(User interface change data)

━━━━

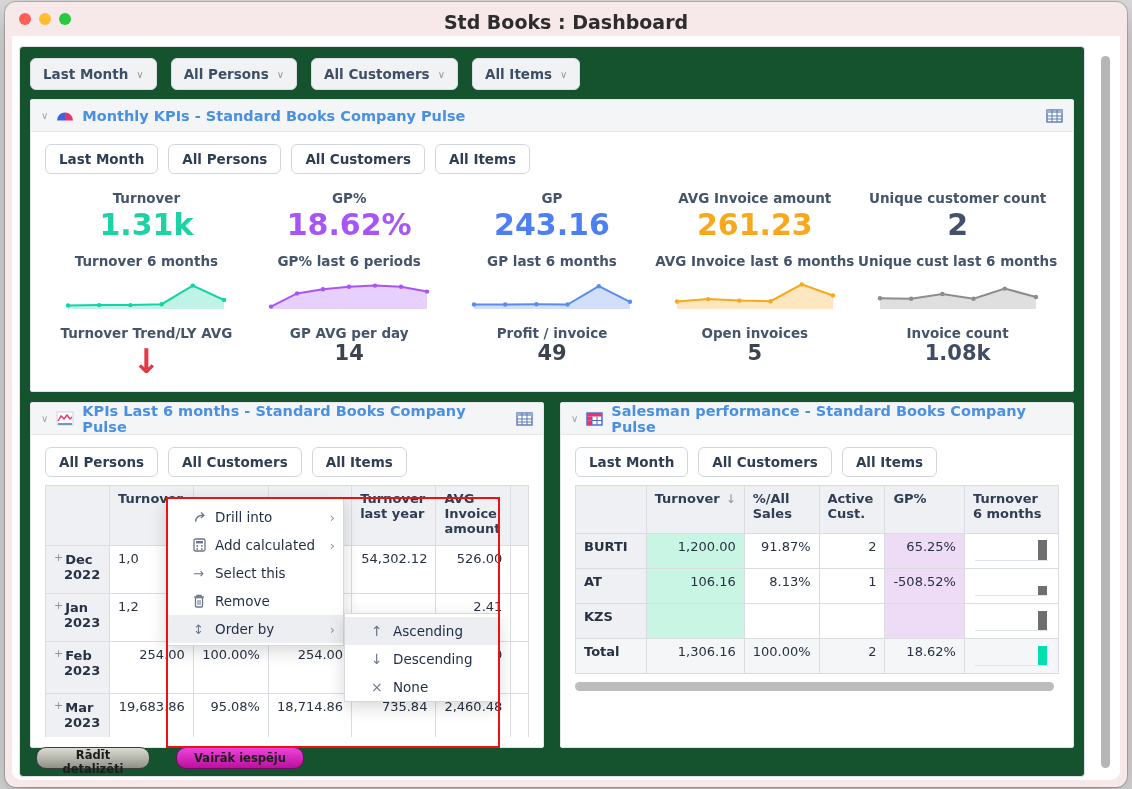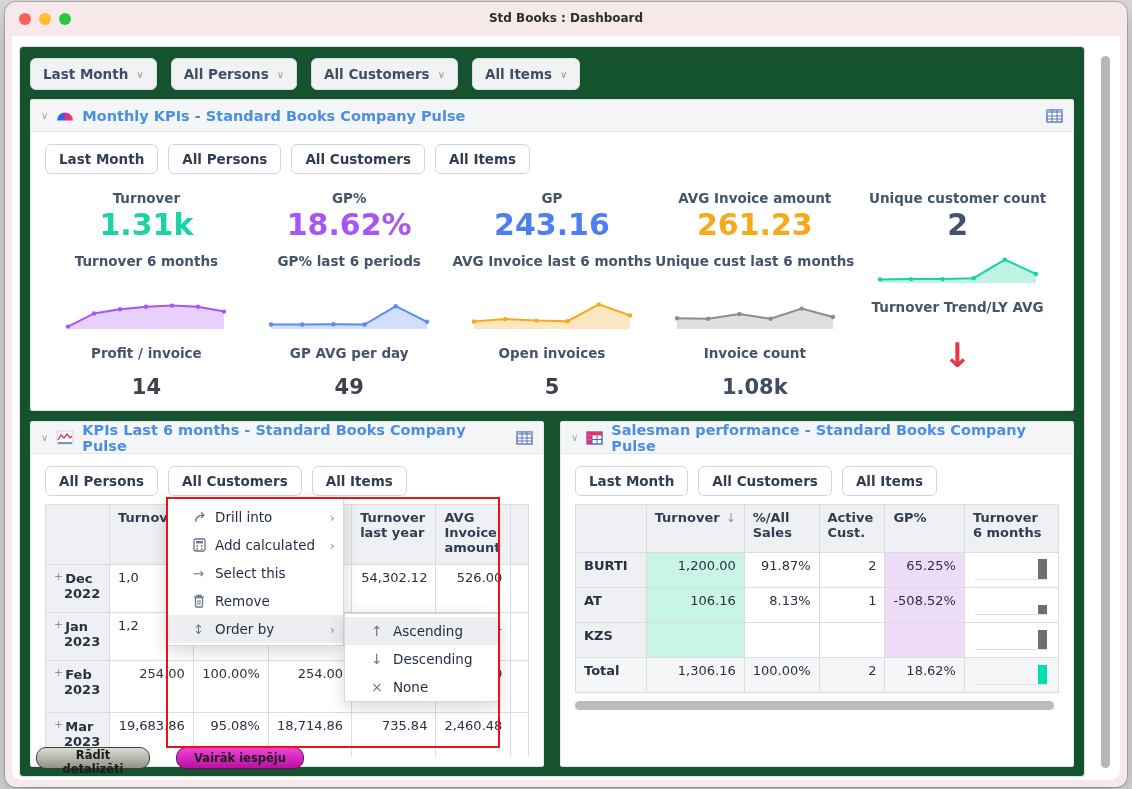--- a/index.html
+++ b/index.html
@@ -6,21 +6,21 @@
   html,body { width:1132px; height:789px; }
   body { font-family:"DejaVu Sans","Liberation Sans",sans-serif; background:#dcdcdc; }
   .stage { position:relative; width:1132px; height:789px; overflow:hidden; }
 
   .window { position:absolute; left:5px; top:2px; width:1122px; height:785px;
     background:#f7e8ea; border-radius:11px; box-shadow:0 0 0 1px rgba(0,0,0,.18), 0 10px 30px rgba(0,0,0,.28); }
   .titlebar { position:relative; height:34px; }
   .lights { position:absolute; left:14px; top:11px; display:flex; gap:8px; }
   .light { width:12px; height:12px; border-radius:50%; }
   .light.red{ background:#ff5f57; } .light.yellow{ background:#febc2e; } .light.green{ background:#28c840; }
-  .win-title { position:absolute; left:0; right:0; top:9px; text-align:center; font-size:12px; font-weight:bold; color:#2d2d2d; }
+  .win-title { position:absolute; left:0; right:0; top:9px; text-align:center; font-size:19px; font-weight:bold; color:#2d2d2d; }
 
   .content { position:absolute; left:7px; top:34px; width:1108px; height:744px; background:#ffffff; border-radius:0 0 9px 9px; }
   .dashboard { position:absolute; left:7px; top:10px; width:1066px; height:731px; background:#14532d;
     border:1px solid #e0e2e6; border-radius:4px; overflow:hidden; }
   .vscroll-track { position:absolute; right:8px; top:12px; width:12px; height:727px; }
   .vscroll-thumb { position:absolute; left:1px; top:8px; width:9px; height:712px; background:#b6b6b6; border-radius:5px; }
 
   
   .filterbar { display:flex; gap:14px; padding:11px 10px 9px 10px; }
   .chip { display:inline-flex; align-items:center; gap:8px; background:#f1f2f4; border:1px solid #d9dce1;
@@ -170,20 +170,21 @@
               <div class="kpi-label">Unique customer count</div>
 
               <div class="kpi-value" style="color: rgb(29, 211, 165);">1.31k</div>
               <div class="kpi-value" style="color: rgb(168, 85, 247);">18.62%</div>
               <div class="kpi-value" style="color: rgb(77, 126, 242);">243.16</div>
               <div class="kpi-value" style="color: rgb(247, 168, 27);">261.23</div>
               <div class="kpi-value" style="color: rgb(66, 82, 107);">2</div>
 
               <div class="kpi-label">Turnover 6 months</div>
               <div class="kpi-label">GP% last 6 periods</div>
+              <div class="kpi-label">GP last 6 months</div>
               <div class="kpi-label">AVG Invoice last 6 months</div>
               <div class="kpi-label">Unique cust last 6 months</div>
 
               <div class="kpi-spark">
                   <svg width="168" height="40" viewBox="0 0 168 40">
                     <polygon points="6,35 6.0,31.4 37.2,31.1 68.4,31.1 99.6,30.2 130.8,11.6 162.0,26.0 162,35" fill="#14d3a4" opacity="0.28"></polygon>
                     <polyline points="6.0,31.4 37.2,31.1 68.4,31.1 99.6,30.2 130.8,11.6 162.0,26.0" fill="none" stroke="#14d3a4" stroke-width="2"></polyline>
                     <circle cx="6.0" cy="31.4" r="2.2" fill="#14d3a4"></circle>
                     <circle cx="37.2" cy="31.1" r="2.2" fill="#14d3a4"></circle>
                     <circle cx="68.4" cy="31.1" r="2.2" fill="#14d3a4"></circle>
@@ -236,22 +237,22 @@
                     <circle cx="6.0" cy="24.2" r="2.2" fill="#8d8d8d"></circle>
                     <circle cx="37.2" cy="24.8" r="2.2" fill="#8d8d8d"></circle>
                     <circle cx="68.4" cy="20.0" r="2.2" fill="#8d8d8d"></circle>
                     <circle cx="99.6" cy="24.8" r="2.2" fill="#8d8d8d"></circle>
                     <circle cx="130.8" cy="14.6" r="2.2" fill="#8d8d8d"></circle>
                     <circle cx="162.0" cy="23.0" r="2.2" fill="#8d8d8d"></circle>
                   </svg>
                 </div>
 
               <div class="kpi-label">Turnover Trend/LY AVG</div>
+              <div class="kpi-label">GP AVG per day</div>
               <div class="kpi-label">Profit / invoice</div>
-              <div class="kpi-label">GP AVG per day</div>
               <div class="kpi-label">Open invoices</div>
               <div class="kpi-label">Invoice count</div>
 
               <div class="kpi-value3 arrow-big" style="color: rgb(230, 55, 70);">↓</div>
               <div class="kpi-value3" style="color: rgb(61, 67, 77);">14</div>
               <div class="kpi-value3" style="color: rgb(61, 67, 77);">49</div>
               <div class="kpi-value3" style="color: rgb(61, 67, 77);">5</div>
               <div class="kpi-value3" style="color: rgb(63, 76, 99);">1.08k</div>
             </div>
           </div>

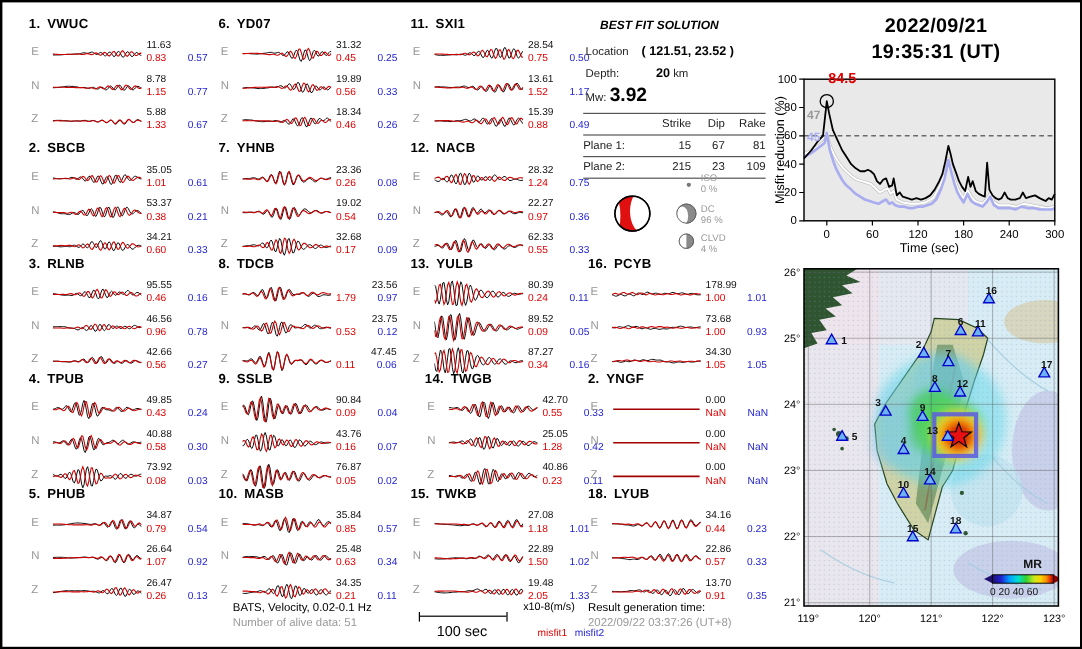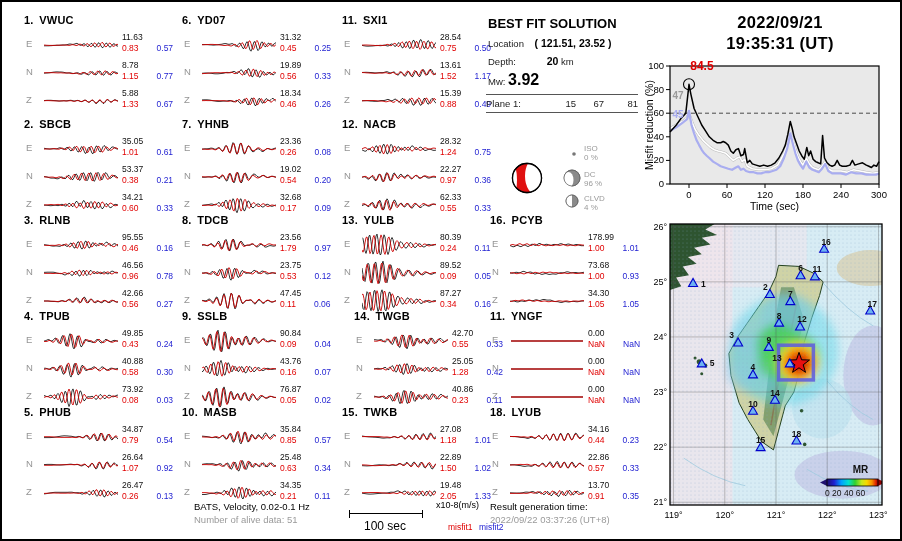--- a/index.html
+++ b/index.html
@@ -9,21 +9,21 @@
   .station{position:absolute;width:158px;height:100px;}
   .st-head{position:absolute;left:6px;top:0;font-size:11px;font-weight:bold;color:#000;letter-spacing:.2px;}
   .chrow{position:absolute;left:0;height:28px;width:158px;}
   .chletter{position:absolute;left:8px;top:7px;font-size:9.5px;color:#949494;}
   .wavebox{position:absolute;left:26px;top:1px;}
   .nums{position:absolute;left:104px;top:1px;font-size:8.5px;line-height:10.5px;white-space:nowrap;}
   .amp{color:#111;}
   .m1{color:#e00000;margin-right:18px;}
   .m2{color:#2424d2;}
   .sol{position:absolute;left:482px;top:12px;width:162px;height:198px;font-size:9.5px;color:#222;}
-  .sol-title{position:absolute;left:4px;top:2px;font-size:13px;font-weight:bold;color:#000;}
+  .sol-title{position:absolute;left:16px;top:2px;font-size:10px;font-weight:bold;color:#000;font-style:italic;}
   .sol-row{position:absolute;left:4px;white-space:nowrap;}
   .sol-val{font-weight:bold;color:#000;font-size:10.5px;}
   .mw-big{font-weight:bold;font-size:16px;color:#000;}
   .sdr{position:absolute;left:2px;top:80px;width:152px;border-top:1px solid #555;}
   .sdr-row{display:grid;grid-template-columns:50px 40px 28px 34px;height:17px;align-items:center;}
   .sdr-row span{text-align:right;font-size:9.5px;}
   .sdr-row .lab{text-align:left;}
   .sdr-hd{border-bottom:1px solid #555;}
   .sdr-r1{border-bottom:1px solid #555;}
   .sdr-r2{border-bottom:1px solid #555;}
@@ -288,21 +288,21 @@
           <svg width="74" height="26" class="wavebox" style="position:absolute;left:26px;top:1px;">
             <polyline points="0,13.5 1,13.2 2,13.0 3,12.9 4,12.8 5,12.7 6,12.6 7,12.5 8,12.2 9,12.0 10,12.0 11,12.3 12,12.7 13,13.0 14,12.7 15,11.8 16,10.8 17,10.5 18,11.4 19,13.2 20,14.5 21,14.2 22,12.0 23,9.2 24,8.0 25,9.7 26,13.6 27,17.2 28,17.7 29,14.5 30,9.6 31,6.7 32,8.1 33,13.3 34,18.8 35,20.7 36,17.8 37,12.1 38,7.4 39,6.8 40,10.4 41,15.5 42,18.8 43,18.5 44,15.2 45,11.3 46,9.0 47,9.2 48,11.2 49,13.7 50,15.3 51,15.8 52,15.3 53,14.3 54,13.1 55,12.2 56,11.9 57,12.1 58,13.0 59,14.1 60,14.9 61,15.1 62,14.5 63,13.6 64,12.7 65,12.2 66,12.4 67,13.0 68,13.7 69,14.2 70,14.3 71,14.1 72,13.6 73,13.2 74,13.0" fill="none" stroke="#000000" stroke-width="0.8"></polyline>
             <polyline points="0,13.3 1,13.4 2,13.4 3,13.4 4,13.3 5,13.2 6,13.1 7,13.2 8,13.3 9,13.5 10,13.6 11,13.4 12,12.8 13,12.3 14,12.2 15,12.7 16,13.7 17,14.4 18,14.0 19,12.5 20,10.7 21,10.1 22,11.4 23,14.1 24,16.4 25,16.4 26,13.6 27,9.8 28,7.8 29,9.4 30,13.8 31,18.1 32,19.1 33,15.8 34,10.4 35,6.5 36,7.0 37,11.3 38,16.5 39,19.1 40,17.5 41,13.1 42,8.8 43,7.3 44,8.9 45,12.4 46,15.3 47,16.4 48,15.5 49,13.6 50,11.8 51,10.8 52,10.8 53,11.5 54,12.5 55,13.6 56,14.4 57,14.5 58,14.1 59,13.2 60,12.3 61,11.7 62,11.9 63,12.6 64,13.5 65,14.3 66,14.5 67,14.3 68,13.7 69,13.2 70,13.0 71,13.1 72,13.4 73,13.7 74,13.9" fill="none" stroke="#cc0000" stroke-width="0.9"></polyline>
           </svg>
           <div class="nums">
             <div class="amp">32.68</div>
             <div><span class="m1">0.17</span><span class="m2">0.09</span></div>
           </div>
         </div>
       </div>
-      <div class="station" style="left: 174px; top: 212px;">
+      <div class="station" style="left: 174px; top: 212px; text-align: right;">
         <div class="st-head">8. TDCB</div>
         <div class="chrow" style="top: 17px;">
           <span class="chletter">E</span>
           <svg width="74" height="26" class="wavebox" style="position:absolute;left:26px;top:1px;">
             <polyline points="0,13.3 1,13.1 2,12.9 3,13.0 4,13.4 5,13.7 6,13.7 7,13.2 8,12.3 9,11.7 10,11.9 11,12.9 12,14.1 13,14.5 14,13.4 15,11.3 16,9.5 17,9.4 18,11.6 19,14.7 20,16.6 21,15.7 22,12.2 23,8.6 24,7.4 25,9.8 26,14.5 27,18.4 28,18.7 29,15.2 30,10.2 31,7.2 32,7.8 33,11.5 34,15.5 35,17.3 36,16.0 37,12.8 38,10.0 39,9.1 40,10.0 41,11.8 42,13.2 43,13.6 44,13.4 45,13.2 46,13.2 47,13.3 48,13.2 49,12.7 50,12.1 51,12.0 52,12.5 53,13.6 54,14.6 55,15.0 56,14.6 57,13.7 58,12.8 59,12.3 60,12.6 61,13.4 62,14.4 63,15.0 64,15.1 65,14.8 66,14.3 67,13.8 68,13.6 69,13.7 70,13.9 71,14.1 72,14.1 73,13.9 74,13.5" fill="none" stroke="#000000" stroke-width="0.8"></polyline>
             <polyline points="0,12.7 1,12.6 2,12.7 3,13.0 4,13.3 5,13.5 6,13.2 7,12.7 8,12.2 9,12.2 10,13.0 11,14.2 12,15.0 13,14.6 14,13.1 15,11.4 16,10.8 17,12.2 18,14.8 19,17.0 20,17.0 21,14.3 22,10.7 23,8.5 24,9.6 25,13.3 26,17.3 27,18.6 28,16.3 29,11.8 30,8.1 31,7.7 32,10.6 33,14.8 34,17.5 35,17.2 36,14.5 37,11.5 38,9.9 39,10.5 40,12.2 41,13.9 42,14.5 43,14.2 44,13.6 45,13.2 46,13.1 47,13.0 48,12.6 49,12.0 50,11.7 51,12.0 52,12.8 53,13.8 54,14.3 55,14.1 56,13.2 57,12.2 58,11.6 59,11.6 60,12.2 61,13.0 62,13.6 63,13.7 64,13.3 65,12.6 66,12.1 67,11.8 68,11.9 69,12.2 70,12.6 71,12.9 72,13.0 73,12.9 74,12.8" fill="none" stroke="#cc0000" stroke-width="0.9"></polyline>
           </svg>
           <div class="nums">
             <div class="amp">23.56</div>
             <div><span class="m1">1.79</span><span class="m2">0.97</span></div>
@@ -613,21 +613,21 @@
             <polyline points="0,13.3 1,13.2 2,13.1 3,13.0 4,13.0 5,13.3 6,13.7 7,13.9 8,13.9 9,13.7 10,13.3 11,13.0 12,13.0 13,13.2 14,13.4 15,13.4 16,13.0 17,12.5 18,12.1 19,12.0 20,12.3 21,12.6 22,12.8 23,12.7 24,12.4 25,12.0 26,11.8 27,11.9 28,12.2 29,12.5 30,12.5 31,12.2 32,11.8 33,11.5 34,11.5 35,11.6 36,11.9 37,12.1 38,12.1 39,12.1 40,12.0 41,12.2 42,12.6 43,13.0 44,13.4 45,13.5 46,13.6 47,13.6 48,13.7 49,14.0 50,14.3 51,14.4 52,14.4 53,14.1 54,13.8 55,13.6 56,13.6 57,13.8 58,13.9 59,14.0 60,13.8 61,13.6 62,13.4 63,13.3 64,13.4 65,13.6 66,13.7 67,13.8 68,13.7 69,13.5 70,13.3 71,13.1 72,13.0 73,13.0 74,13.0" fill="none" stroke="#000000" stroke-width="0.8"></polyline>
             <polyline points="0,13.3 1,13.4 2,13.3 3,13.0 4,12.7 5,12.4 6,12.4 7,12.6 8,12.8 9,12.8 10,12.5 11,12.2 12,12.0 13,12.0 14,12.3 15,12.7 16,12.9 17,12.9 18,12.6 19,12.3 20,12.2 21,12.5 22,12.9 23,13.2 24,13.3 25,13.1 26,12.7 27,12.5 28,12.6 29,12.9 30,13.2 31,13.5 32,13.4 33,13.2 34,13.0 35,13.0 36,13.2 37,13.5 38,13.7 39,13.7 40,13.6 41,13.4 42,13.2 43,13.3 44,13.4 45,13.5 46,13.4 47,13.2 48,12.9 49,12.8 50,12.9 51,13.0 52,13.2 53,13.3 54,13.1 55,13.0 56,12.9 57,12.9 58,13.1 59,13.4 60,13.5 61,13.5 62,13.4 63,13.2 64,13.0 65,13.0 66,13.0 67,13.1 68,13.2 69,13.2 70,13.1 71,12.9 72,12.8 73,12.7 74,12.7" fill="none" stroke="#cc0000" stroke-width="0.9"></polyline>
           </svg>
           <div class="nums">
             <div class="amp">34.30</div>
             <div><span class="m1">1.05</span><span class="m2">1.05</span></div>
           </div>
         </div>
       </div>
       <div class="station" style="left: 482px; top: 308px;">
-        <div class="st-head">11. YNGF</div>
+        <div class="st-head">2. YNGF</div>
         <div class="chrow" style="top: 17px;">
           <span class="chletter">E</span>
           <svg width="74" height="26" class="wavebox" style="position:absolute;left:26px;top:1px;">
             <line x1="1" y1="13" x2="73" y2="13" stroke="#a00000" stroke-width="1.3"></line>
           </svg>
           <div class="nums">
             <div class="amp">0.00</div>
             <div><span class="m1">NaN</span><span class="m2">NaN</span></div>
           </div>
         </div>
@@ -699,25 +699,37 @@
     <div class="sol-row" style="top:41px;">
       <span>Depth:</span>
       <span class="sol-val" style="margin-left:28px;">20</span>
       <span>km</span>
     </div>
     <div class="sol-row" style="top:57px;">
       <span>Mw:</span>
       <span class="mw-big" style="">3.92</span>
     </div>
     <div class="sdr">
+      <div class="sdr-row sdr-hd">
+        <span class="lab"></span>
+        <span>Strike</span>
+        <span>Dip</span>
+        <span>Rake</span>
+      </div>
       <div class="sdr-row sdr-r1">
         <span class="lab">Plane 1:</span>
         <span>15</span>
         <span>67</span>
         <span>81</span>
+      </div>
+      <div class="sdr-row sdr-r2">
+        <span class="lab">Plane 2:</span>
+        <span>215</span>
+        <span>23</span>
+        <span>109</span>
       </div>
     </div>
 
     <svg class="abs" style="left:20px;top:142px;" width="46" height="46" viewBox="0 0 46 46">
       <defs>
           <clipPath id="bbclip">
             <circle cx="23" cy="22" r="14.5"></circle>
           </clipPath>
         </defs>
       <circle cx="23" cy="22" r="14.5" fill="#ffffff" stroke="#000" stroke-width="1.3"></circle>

━━━━

▶ _ACTIVITY_: Where in the records above does the word "last" appear? Copy each line that holds it.

▶ _EXERCISE OUTPUT_:
               <div class="kpi-label">GP% last 6 periods</div>
+              <div class="kpi-label">GP last 6 months</div>
               <div class="kpi-label">AVG Invoice last 6 months</div>
               <div class="kpi-label">Unique cust last 6 months</div>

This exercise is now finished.